Every few years I like to review the concept of creating a garden with a sequence of bloom. Beginning in spring, certain plants come into flower. As these flowers fade another plant in the garden will begin to bloom. By planting the proper selection of trees, shrubs and perennials, the process continues with waves of color from one plant to the next throughout the gardening season. The ultimate goal is a garden with 12 months of plant interest.

Expanding on this idea, a gardener can go beyond mere flower production to draw you into the garden picture. Seasonal leaf color, fruit and berry production, bark and foliage texture and the silhouette of deciduous and evergreen trees are all brought into the garden picture. From the dainty white blossoms of the early spring snowdrops to the pale green petals of winter hellebores, the Southwest Washington gardener can have a garden worthy of the best magazine photographer in every month of the year.

As early as March, the daffodils and tulips begin to flower. Before their foliage dies back the straplike leaves of daylilies emerge. The warmth of spring forces yellow blooms from the bare branches of forsythia. A month later, the common lilac fills the air with its heady scent and the double-flowered “Kwanzan” cherry explodes in a cloud of pink ruffles.

None of us would deign to take credit for the magic of a flowering plant but it is up to the gardener to bring an individual garden portrait into focus with the material at hand. With the addition of experience, dirty fingers and time, any gardener can conjure up a uniquely personal garden image.

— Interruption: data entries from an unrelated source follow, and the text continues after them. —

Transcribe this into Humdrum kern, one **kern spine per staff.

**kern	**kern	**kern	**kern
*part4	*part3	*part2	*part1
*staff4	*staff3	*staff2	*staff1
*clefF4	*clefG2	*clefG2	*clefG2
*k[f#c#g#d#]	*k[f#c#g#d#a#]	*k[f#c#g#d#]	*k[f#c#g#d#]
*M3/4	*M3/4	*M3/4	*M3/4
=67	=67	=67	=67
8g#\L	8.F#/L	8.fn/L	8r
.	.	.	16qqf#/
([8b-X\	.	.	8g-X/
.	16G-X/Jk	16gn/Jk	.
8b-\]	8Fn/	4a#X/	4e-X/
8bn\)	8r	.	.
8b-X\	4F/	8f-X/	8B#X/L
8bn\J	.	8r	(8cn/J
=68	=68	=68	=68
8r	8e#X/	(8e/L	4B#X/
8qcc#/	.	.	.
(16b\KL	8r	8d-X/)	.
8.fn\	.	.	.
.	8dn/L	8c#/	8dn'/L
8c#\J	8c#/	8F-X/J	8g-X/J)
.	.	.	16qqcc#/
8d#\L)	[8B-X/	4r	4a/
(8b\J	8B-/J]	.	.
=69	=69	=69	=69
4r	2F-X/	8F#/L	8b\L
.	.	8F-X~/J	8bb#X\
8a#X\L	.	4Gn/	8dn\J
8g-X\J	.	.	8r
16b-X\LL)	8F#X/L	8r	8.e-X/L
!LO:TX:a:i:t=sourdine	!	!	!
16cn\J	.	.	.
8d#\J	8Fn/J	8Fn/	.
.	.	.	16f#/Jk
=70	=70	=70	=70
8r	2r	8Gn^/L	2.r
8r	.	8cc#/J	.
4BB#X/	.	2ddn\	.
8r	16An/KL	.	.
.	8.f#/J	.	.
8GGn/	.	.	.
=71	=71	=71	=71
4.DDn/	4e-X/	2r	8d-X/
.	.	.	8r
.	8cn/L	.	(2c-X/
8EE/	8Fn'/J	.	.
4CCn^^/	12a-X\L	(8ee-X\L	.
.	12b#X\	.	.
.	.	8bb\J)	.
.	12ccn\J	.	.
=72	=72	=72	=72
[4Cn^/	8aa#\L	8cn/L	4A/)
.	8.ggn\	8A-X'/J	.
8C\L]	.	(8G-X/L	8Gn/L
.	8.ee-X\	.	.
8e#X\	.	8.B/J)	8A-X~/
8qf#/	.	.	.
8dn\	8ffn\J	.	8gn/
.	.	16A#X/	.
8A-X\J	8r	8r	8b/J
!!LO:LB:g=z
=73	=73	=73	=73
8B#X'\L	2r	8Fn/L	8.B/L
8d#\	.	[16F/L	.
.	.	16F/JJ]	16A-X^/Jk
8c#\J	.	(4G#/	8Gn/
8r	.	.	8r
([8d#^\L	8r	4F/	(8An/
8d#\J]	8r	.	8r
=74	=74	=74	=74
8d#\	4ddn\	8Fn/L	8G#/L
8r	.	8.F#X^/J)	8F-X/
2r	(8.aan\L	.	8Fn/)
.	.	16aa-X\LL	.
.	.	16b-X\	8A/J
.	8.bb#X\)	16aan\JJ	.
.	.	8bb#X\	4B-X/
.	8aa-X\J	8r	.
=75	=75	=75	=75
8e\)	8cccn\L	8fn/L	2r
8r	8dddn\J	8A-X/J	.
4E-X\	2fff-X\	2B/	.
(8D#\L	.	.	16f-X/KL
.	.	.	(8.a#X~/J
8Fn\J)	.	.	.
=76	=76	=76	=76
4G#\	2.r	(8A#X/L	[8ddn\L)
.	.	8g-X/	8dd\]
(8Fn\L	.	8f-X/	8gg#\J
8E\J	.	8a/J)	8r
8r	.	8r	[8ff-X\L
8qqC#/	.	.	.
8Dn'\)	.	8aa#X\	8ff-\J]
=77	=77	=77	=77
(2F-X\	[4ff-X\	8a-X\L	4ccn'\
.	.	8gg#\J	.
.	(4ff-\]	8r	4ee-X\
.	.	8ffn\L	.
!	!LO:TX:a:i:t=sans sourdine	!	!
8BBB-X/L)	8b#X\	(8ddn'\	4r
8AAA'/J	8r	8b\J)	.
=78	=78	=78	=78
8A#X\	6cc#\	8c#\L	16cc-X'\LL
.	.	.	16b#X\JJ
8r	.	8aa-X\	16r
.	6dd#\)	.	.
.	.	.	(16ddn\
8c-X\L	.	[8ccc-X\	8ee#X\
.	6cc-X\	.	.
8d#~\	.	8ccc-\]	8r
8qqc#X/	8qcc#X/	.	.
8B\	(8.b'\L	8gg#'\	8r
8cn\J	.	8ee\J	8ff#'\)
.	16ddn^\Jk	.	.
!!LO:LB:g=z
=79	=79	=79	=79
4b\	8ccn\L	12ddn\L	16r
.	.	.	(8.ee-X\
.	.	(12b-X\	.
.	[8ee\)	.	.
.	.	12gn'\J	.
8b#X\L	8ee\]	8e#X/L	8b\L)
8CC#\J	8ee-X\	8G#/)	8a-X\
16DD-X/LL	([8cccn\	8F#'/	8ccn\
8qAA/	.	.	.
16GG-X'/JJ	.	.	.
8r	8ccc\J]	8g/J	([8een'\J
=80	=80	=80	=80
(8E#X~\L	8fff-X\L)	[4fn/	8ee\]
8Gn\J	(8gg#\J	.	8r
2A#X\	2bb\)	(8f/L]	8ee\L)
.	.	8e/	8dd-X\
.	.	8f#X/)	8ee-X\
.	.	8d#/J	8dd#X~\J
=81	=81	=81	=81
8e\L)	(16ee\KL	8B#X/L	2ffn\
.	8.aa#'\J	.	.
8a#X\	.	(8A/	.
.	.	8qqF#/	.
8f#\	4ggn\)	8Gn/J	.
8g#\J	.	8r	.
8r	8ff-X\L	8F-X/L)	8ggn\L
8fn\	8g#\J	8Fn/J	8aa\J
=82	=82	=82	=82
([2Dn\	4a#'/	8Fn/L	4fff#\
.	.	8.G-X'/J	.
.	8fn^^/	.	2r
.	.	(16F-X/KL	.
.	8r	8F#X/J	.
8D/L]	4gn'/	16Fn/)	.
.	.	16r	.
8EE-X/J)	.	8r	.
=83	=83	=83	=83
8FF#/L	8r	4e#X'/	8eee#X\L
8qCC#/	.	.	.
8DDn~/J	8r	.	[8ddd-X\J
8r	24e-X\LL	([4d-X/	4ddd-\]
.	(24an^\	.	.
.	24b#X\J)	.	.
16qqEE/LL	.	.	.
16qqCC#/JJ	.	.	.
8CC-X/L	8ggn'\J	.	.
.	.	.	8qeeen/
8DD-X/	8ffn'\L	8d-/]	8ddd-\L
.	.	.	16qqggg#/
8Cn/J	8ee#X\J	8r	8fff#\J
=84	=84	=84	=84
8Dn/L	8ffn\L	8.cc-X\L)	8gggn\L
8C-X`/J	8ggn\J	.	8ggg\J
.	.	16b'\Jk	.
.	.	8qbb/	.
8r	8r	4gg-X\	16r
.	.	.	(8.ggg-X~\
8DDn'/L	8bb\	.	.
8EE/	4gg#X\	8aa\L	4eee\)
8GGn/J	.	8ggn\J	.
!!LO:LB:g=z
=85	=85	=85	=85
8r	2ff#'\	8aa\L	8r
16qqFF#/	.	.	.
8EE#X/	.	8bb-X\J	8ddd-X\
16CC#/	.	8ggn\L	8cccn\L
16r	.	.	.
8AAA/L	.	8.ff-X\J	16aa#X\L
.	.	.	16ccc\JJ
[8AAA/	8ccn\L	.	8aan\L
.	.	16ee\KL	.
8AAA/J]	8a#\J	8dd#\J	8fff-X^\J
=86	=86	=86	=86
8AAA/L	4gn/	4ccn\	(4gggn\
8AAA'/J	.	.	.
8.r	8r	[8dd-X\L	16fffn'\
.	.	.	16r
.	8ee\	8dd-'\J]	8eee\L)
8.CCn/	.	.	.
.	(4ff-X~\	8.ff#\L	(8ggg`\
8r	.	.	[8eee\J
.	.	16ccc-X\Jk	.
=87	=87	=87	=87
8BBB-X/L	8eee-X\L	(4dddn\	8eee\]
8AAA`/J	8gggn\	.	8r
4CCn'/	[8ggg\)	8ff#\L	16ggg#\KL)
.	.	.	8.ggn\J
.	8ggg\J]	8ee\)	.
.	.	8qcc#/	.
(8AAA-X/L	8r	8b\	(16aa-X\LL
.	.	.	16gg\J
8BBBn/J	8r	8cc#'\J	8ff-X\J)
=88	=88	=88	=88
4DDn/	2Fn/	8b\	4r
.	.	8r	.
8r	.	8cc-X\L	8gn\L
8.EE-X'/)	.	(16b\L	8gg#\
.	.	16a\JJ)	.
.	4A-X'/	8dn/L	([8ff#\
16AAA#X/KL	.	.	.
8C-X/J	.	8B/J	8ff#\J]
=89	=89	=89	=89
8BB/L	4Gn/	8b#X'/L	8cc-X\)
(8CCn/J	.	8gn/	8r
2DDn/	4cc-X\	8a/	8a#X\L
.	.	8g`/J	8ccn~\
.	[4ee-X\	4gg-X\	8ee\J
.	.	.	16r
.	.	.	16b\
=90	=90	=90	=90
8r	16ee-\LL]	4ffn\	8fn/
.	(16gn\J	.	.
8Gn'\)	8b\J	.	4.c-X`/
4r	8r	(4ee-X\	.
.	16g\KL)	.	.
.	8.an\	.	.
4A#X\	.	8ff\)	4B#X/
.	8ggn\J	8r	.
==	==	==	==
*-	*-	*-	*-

To put it bluntly, mastering the art of gardening is a matter of trial and error.

Fortunately, regardless of the early or late arrival of spring, the sequence of bloom remains the same. It’s a matter of record that the Yoshino cherries in Washington, D.C. began to bloom on March 20 in 1945, but did not begin until April 15 in 1932, 1934, 1955 and 1965. Early or late, the garden crocus still bloom before the cherry tree and the Asiatic lilies bloom after. You learn this information by the act of gardening itself.

Heralding summer

In time the gardener learns that Oriental poppies (Papaver orientale) herald the onset of summerlike weather. The prominent flower buds unfold in overblown crepe paper magnificence. The colors range from rich reds and oranges to salmon and watermelon pink. When the flower petals drop, an intriguing seed pod remains suspended high above the plant while the rosette of lower leaves turns yellow and withers down to a weedy patch.

Part of the gardener’s job is to choose a selection of plants that compliment each other’s assets while compensating for any faults. As the poppy foliage dies away, a nearby “Moonbeam” coreopsis (C. lanceolata) fills the now open garden space with cheerful yellow flowers. If your color palette leans toward cooler shades, the pincushion flowers of Scabiosa “Butterfly Blue” and “Pink Mist” will continue to bloom well beyond the summer months.

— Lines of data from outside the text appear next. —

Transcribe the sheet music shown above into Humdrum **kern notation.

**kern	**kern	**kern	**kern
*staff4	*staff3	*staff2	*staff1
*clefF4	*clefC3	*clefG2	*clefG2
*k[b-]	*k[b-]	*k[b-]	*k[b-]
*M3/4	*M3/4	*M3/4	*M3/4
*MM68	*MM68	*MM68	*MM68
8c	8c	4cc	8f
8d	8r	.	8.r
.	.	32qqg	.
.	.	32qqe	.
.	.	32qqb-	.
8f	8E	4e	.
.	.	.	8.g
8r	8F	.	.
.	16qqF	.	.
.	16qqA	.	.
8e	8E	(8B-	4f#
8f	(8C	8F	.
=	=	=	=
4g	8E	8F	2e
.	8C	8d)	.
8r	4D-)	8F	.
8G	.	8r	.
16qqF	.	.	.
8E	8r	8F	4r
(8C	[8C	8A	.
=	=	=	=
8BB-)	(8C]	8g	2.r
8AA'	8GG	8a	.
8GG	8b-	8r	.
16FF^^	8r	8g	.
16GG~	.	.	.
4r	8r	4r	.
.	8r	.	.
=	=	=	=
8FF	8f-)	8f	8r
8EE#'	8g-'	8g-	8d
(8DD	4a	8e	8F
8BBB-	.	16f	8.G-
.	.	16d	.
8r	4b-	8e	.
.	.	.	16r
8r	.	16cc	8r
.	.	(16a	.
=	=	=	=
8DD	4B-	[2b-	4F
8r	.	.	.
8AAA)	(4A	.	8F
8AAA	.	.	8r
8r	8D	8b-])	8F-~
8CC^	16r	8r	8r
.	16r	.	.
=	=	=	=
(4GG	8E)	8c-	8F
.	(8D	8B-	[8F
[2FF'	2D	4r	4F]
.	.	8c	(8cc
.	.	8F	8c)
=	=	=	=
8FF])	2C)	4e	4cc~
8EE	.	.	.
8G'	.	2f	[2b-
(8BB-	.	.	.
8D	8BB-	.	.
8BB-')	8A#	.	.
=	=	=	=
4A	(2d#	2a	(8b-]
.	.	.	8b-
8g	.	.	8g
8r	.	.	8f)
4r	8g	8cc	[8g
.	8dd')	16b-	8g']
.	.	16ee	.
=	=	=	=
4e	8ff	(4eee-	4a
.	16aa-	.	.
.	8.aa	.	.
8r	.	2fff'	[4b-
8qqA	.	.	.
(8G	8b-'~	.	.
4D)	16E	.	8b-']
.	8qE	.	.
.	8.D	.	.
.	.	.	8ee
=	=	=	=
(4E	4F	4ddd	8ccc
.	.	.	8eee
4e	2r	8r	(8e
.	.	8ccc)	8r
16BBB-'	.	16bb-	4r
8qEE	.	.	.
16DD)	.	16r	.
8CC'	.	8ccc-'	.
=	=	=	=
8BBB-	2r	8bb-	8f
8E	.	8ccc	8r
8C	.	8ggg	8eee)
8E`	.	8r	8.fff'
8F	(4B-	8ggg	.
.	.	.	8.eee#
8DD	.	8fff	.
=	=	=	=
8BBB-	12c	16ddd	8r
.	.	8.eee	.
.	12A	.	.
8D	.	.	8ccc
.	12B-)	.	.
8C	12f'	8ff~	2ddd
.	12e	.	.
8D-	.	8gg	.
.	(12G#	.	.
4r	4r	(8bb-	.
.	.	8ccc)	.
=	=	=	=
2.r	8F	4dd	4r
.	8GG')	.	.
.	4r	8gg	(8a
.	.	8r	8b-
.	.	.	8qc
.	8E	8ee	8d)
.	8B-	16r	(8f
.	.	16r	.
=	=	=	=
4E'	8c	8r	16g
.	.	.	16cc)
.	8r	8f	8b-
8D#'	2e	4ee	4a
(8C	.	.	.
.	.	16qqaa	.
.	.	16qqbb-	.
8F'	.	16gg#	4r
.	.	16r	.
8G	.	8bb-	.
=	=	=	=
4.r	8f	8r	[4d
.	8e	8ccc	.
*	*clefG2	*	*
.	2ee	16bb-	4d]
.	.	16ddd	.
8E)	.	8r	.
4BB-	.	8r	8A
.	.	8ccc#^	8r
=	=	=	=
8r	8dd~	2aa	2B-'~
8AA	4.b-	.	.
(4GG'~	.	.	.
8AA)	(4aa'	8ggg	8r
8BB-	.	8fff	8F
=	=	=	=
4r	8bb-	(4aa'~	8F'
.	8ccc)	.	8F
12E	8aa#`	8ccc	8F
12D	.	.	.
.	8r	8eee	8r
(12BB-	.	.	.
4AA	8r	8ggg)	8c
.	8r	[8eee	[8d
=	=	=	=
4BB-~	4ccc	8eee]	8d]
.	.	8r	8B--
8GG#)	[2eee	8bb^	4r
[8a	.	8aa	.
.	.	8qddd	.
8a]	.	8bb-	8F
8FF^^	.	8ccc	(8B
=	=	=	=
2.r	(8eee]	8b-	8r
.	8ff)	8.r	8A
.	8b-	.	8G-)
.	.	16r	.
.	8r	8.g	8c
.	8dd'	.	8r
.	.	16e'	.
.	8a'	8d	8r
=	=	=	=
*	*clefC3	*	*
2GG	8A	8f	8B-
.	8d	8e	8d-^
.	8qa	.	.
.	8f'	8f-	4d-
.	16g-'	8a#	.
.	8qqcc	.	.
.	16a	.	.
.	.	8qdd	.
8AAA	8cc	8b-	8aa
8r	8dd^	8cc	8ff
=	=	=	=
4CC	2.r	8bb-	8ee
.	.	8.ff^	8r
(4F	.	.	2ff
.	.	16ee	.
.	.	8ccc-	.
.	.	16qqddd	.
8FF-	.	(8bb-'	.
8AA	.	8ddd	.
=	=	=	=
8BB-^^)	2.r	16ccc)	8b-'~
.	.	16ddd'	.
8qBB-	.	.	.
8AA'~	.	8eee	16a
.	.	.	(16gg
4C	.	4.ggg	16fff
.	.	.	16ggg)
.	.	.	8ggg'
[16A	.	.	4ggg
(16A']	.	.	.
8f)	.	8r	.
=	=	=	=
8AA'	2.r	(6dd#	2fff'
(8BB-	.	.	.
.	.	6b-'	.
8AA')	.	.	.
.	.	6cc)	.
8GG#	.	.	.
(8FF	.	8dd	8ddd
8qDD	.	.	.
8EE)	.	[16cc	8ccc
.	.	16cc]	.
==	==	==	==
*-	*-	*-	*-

Each daylily blossom lasts only one day but many plants produce enough bloom to flower all of June. An adjacent row of Japanese wind flowers (Anemone japonica) will carry the garden from summer into autumn. Both the purple cone flower “Magnus” (Echinacea purpurea) and its cousin, the black-eyed Susan (Rudbeckia fulgida “Goldsturm”) will flower all the way to frost. Hearty seed heads feed hungry birds in winter weather.

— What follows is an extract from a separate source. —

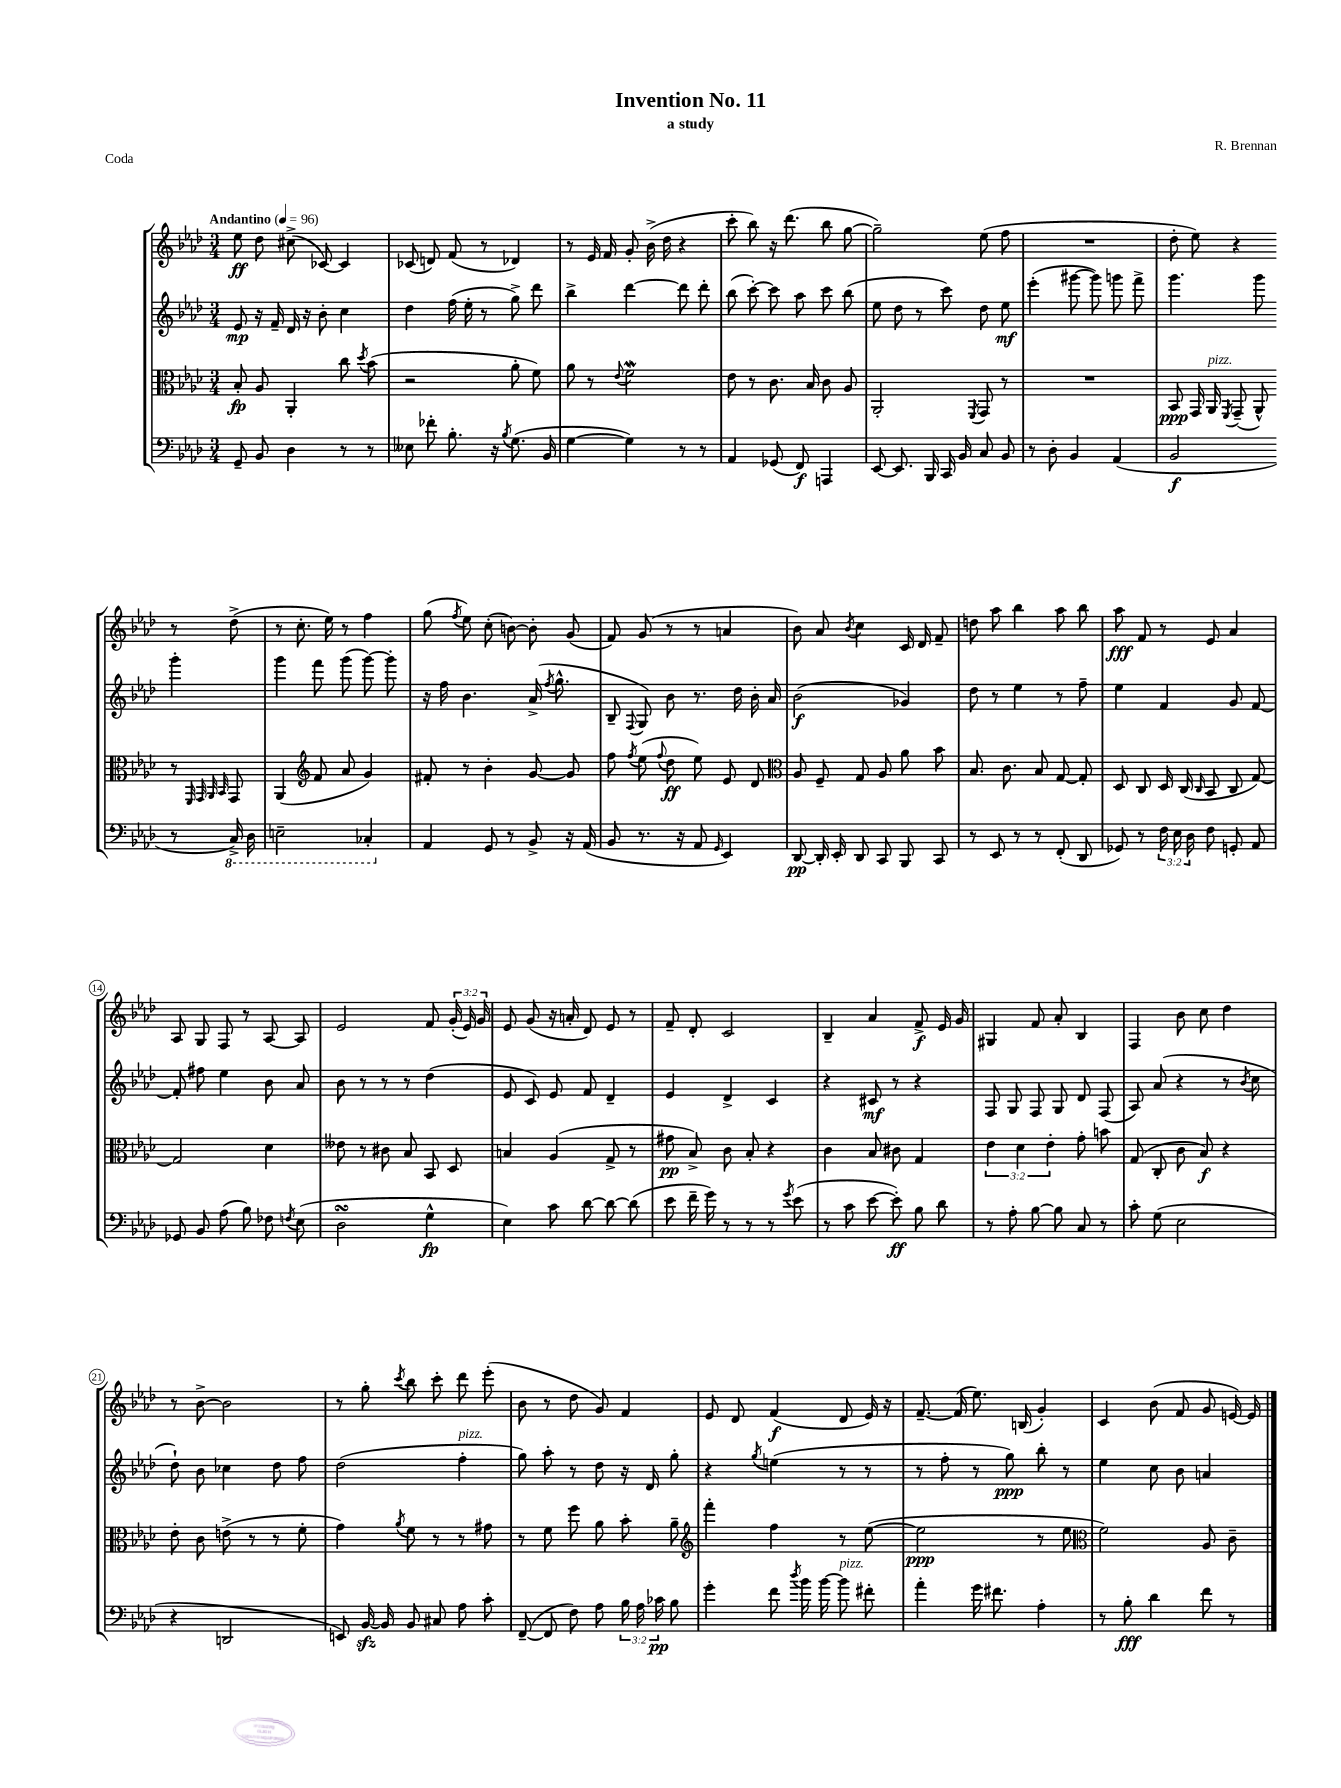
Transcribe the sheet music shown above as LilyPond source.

Occasionally a gardener will have to use annuals to fill in gaps left by perennials that go dormant in late summer. Sometimes gaps are caused by the loss of a shrub or tree to disease or stress. Think of it as another chance to experiment with color. Try a bed of all-white impatiens in a shady part of the garden, classic red geraniums along a sun-dappled path or cosmos in cool pinks for a garden in full sun.

The reality of hands on gardening is that you are free to try all the plants and colors you love with the attitude of live and learn. When collecting a bouquet of flowers, you don’t always get the mix exactly right on the first time out. It’s still probably a beautiful arrangement and it is surely a good experience for your next attempt at flower arranging. The real art of gardening lies in learning to enjoy the garden you have today, even as you add and edit plants to create a sequence of bloom throughout the year.